PROVIDED TEXT:
# 📘 Final Project - Recommender Systems

### 📌 Submitted by:
#### 👤 1. Ebenezer Daniel  
#### 👤 2. Raja Prabhakaran  
#### 👤 3. Nitheesh Samiappan  

## 📚 **Dataset Details: Goodreads Book Datasets (10M)**
### 📌 Source:
🔗 **[Goodreads Book Datasets (10M) on Kaggle](https://www.kaggle.com/datasets/bahramjannesarr/goodreads-book-datasets-10m/data)**

### 📊 **Overview**
This dataset contains **book information and user ratings** from **Goodreads**, a popular online book review platform. It includes metadata on **millions of books**, user-generated reviews, and rating distributions.

### 📂 **Files Included**
- **Books Data**: Contains metadata such as title, author, publisher, publication year, and ratings.
- **User Ratings Data**: Includes detailed breakdowns of how users rated books (1-star to 5-star distributions).

### 🔍 **Dataset Attributes**
| Column Name         | Description |
|---------------------|------------|
| **Id**             | Unique book identifier |
| **Name**           | Title of the book |
| **Authors**        | Author(s) of the book |
| **ISBN**           | International Standard Book Number (if available) |
| **Publisher**      | Name of the publishing house |
| **PagesNumber**    | Number of pages in the book |
| **PublishYear**    | Year of publication |
| **PublishMonth**   | Month of publication |
| **PublishDay**     | Day of publication |
| **Language**       | Language of the book |
| **CountsOfReview** | Total number of user reviews |
| **Rating**         | Average user rating (1-5) |
| **RatingDist1**    | Number of 1-star ratings |
| **RatingDist2**    | Number of 2-star ratings |
| **RatingDist3**    | Number of 3-star ratings |
| **RatingDist4**    | Number of 4-star ratings |
| **RatingDist5**    | Number of 5-star ratings |
| **RatingDistTotal** | Total number of ratings |

### 📈 **Size of the Dataset**
- **Number of books:** ~10 million  
- **Number of user ratings:** ~25 million  

### 🛠 **Preprocessing Done**
- **Handling Missing Values:** Some books are missing ISBNs, publishers, or languages.

PROMPT 1: In the Goodreads dataset description, why does the preprocessing include handling missing values?
PROMPT 2: Output the stretch of the Goodreads dataset description from "### 📊 **Overview**" through "to 5-star distributions).".
PROMPT 3: Write the next part of the Goodreads dataset description, picking up after its last line.

DATA EXCERPTS:
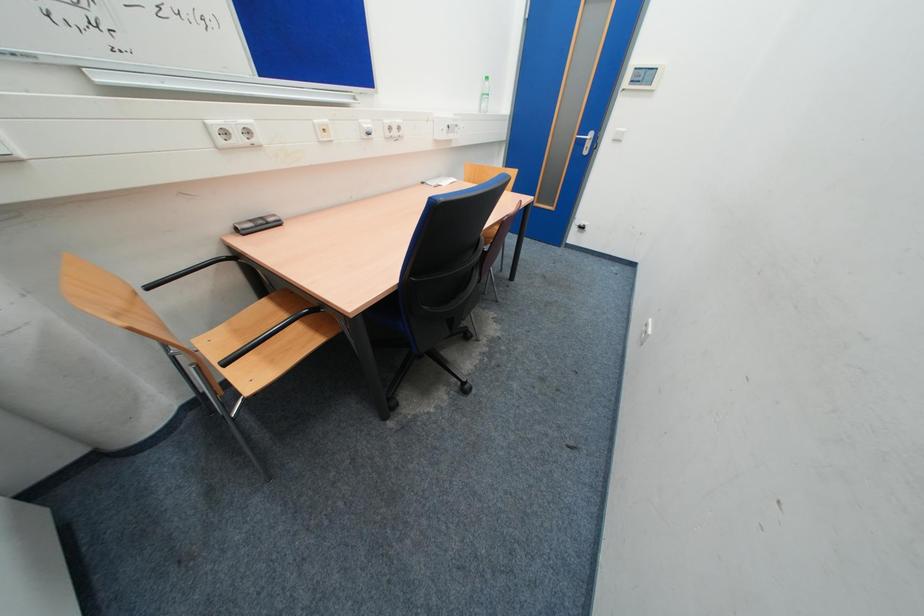
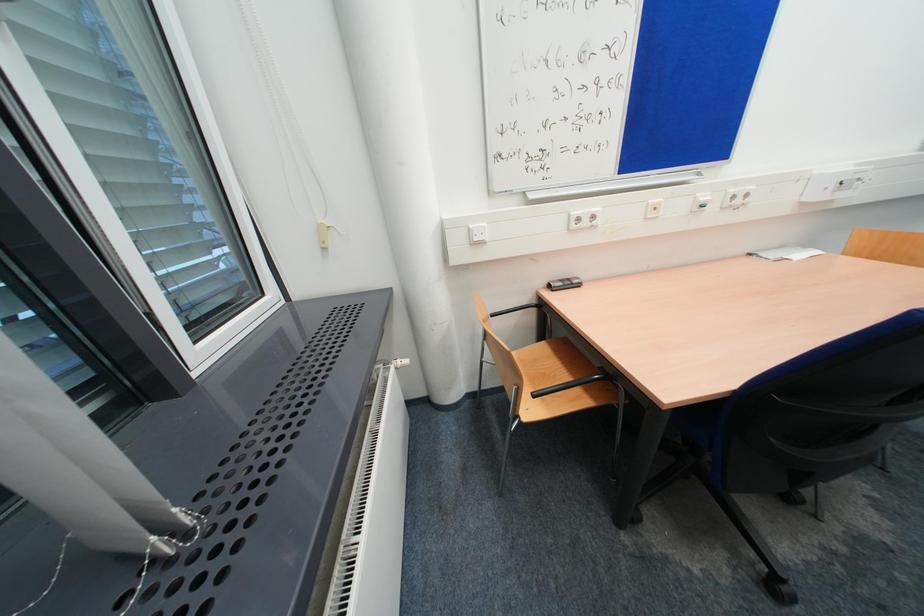
Question: The camera is either moving clockwise (left) or counter-clockwise (right) around the object. The first image is from the beginning of the video and the second image is from the end. Is the camera moving left or right when shooting the video?

Choices:
 (A) Left
 (B) Right

Answer: (B)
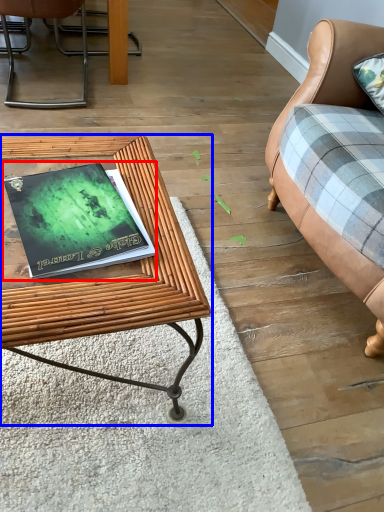
Question: Which of the following is the farthest to the observer, paperback book (highlighted by a red box) or table (highlighted by a blue box)?

Choices:
 (A) paperback book
 (B) table

Answer: (A)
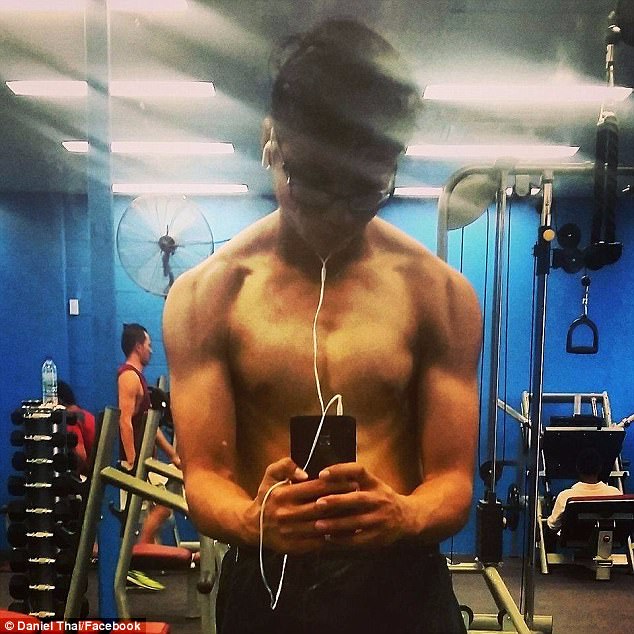
Identify the location of setting is a gym. (496, 358).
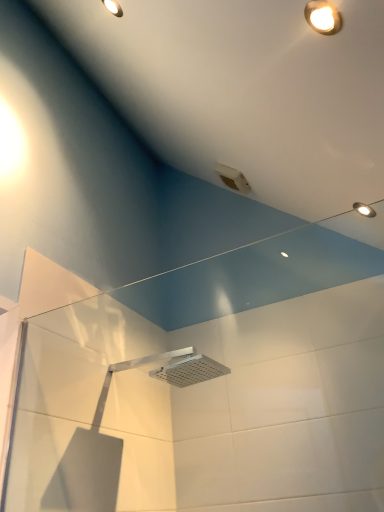
Find the location of `silver metallic shower head at center`. silver metallic shower head at center is located at coordinates (178, 367).

Measure the distance between silver metallic shower head at center and camera.

The depth of silver metallic shower head at center is 1.50 meters.

What do you see at coordinates (178, 367) in the screenshot?
I see `silver metallic shower head at center` at bounding box center [178, 367].

You are a GUI agent. You are given a task and a screenshot of the screen. Output one action in this format:
    pyautogui.click(x=<x>, y=<y>)
    Task: Click on the silver metallic shower head at center
    
    Given the screenshot: What is the action you would take?
    pyautogui.click(x=178, y=367)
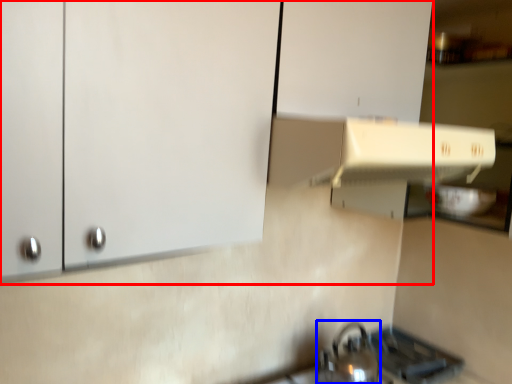
Question: Which object is closer to the camera taking this photo, cabinetry (highlighted by a red box) or tea pot (highlighted by a blue box)?

Choices:
 (A) cabinetry
 (B) tea pot

Answer: (A)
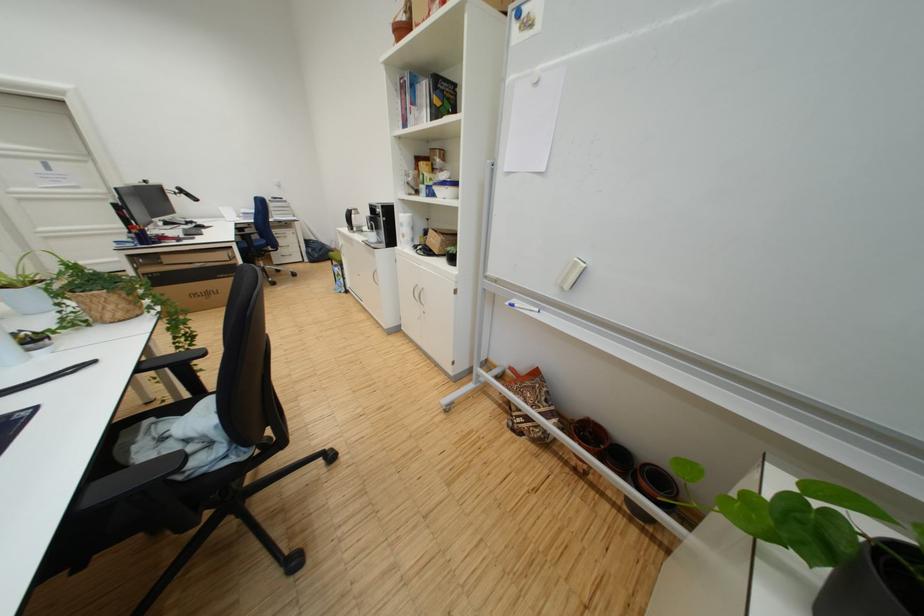
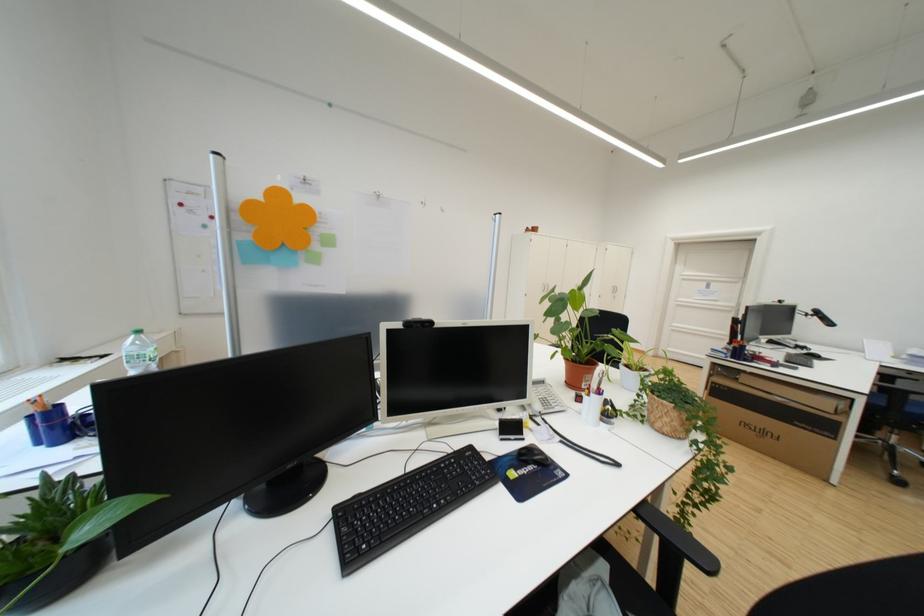
Where in the second image is the point corresponding to (x=127, y=300) from the first image?

(687, 416)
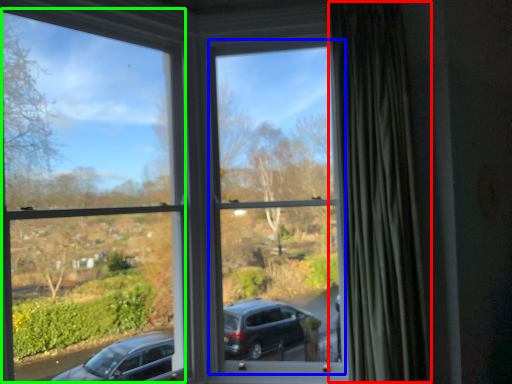
Question: Based on their relative distances, which object is nearer to curtain (highlighted by a red box)? Choose from window frame (highlighted by a blue box) and window frame (highlighted by a green box).

Choices:
 (A) window frame
 (B) window frame

Answer: (A)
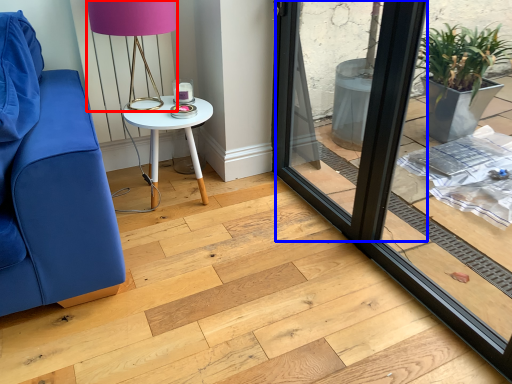
Question: Which point is further to the camera, table lamp (highlighted by a red box) or screen door (highlighted by a blue box)?

Choices:
 (A) table lamp
 (B) screen door

Answer: (A)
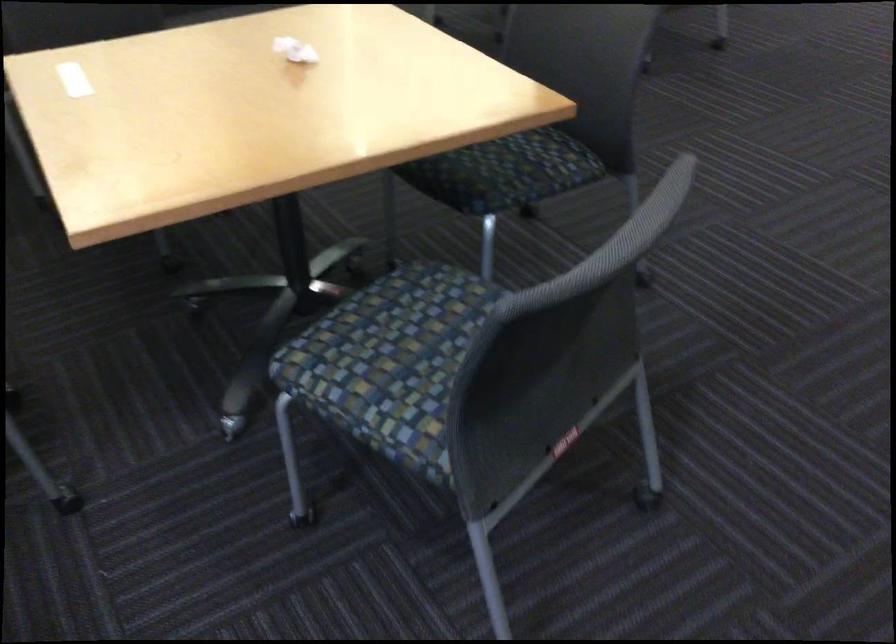
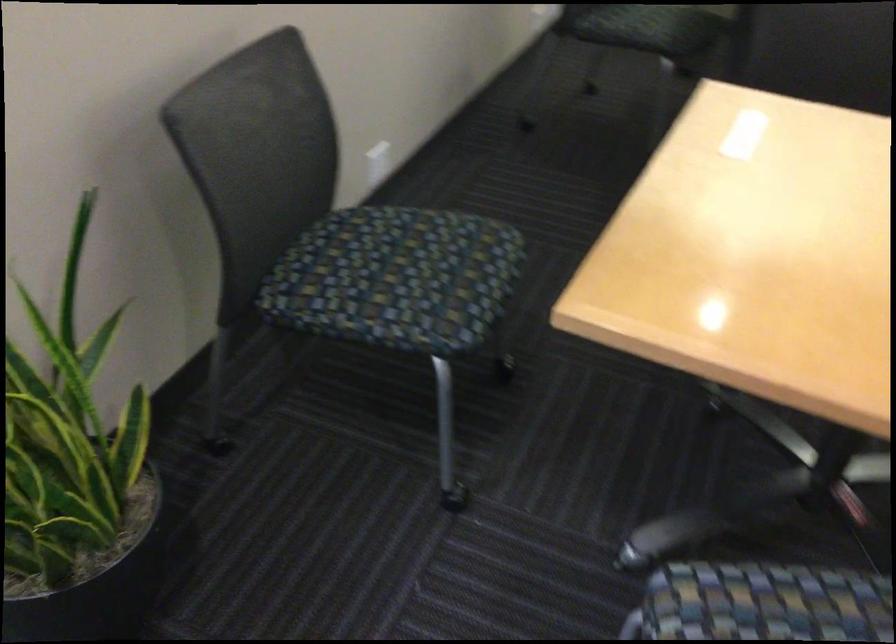
In the second image, find the point that corresponds to point 363,330 in the first image.

(765, 603)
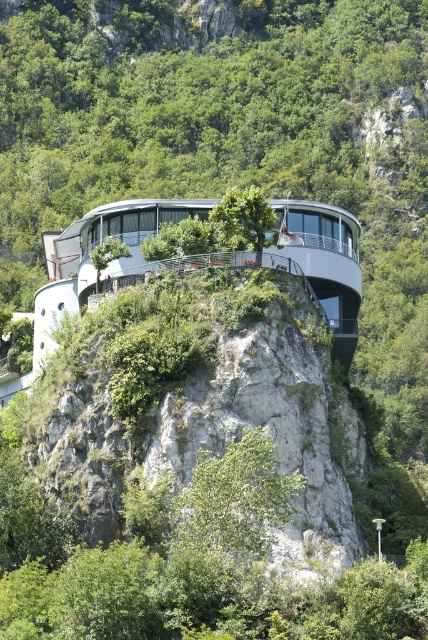
You are standing at the edge of the white stone cliff at center and want to reach the green leafy tree at center. Which direction should you move to get closer to the tree?

You should move to the left because the white stone cliff at center is to the right of the green leafy tree at center, so moving left will bring you closer to the tree.

You are a landscape architect evaluating the site for a new observation deck. The deck must be placed on the white stone cliff at center while ensuring it doesn not block the view of the green leafy tree at center. Given their sizes, can the deck be built without obscuring the tree?

The white stone cliff at center is larger in size than the green leafy tree at center, so it is possible to position the deck on the cliff in a way that avoids blocking the view of the tree by utilizing the larger area of the cliff to place the deck away from the tree.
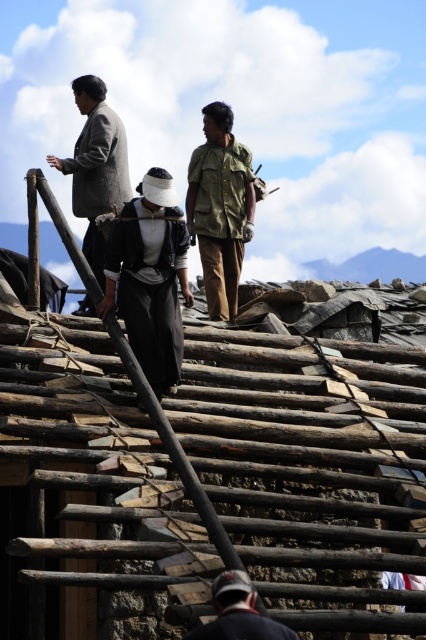
Between point (216, 308) and point (275, 630), which one is positioned behind?

Positioned behind is point (216, 308).

Does matte khaki shirt at center have a greater height compared to dark blue fabric cap at lower center?

Yes, matte khaki shirt at center is taller than dark blue fabric cap at lower center.

What do you see at coordinates (219, 209) in the screenshot?
I see `matte khaki shirt at center` at bounding box center [219, 209].

Locate an element on the screen. This screenshot has height=640, width=426. matte khaki shirt at center is located at coordinates (219, 209).

Can you confirm if dark gray fabric construction worker at center is shorter than dark blue fabric cap at lower center?

Incorrect, dark gray fabric construction worker at center's height does not fall short of dark blue fabric cap at lower center's.

Locate an element on the screen. dark gray fabric construction worker at center is located at coordinates (149, 276).

Between point (164, 349) and point (204, 634), which one is positioned behind?

Point (164, 349)

Locate an element on the screen. The width and height of the screenshot is (426, 640). dark gray fabric construction worker at center is located at coordinates (149, 276).

Between point (124, 218) and point (209, 266), which one is positioned behind?

Positioned behind is point (209, 266).

Does point (183, 292) lie behind point (224, 244)?

No, (183, 292) is closer to viewer.

Who is more forward, (166, 317) or (210, 317)?

Point (166, 317) is in front.

At what (x,y) coordinates should I click in order to perform the action: click on dark gray fabric construction worker at center. Please return your answer as a coordinate pair (x, y). This screenshot has height=640, width=426. Looking at the image, I should click on (149, 276).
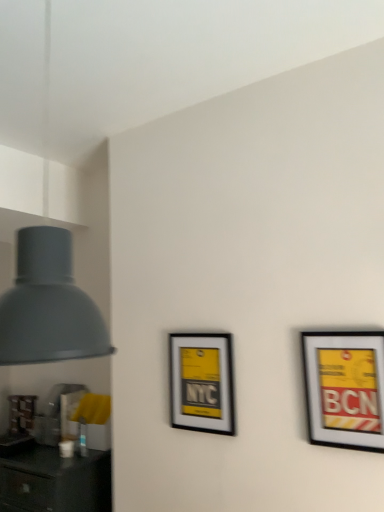
Question: Is the position of matte gray lampshade at left more distant than that of matte black picture frame at right, which is the first picture frame in right-to-left order?

Choices:
 (A) yes
 (B) no

Answer: (B)

Question: Can you see matte gray lampshade at left touching matte black picture frame at right, which is the first picture frame in right-to-left order?

Choices:
 (A) no
 (B) yes

Answer: (A)

Question: Is matte gray lampshade at left shorter than matte black picture frame at right, acting as the first picture frame starting from the front?

Choices:
 (A) no
 (B) yes

Answer: (A)

Question: Is the position of matte gray lampshade at left less distant than that of matte black picture frame at right, acting as the first picture frame starting from the front?

Choices:
 (A) yes
 (B) no

Answer: (A)

Question: Is matte gray lampshade at left turned away from matte black picture frame at right, acting as the first picture frame starting from the front?

Choices:
 (A) yes
 (B) no

Answer: (B)

Question: From the image's perspective, is matte black picture frame at right, acting as the first picture frame starting from the front, positioned above or below matte black picture frame at center, which ranks as the 1th picture frame in left-to-right order?

Choices:
 (A) above
 (B) below

Answer: (A)

Question: Is matte black picture frame at right, acting as the second picture frame starting from the back, to the left or to the right of matte black picture frame at center, which ranks as the 1th picture frame in left-to-right order, in the image?

Choices:
 (A) left
 (B) right

Answer: (B)

Question: Is matte black picture frame at right, which is the first picture frame in right-to-left order, bigger or smaller than matte black picture frame at center, which ranks as the 1th picture frame in left-to-right order?

Choices:
 (A) big
 (B) small

Answer: (B)

Question: Is point [x=340, y=425] positioned closer to the camera than point [x=200, y=346]?

Choices:
 (A) closer
 (B) farther

Answer: (A)

Question: From a real-world perspective, is matte gray lampshade at left physically located above or below matte black picture frame at right, acting as the second picture frame starting from the back?

Choices:
 (A) above
 (B) below

Answer: (A)

Question: Is point (24, 330) positioned closer to the camera than point (311, 362)?

Choices:
 (A) closer
 (B) farther

Answer: (A)

Question: Considering the relative positions of matte gray lampshade at left and matte black picture frame at right, which is the first picture frame in right-to-left order, in the image provided, is matte gray lampshade at left to the left or to the right of matte black picture frame at right, which is the first picture frame in right-to-left order,?

Choices:
 (A) right
 (B) left

Answer: (B)

Question: From the image's perspective, relative to matte black picture frame at right, acting as the first picture frame starting from the front, is matte gray lampshade at left above or below?

Choices:
 (A) above
 (B) below

Answer: (A)

Question: Choose the correct answer: Is matte black picture frame at center, the second picture frame positioned from the right, inside matte black picture frame at right, acting as the first picture frame starting from the front, or outside it?

Choices:
 (A) outside
 (B) inside

Answer: (A)

Question: Is matte black picture frame at center, which ranks as the first picture frame in back-to-front order, taller or shorter than matte black picture frame at right, the 2th picture frame in the left-to-right sequence?

Choices:
 (A) short
 (B) tall

Answer: (A)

EXPECTED ANSWER 1: Some books in the dataset are missing ISBNs, publishers, or languages.

EXPECTED ANSWER 2:
### 📊 **Overview**
This dataset contains **book information and user ratings** from **Goodreads**, a popular online book review platform. It includes metadata on **millions of books**, user-generated reviews, and rating distributions.

### 📂 **Files Included**
- **Books Data**: Contains metadata such as title, author, publisher, publication year, and ratings.
- **User Ratings Data**: Includes detailed breakdowns of how users rated books (1-star to 5-star distributions).

EXPECTED ANSWER 3:
- **Standardizing Column Names:** Ensured consistency across multiple files.
- **Data Cleaning:** Removed duplicates, merged similar columns (e.g., `PagesNumber` and `pagesNumber`).

---

### 📌 **Why This Dataset?**
- Large-scale book rating data enables **recommendation system development**.
- Rich metadata for **book analysis, trend discovery, and user preferences**.
- Real-world **collaborative filtering & machine learning applications**.

---

📢 *This dataset serves as the foundation for our book recommender system and data analysis!* 🚀


In [3]:
import importlib
import subprocess
import sys

# List of required libraries
required_libraries = [
    "pandas", "numpy", "matplotlib", "seaborn", "scipy",
    "nltk", "scikit-learn", "scikit-surprise"  # Use scikit-surprise instead of surprise
]

# Function to check and install missing libraries
def check_and_install(libraries):
    for lib in libraries:
        try:
            importlib.import_module(lib)
        except ImportError:
            print(f"Installing {lib}...")
            try:
                subprocess.check_call([sys.executable, "-m", "pip", "install", lib])
            except subprocess.CalledProcessError:
                print(f"Failed to install {lib}. Trying Conda (if applicable)...")
                try:
                    subprocess.check_call(["conda", "install", "-c", "conda-forge", lib, "-y"])
                except subprocess.CalledProcessError:
                    print(f"Could not install {lib}. Please install it manually.")

# Check and install missing libraries
check_and_install(required_libraries)

print("All required libraries are installed.")


Installing scikit-learn...
Installing scikit-surprise...
All required libraries are installed.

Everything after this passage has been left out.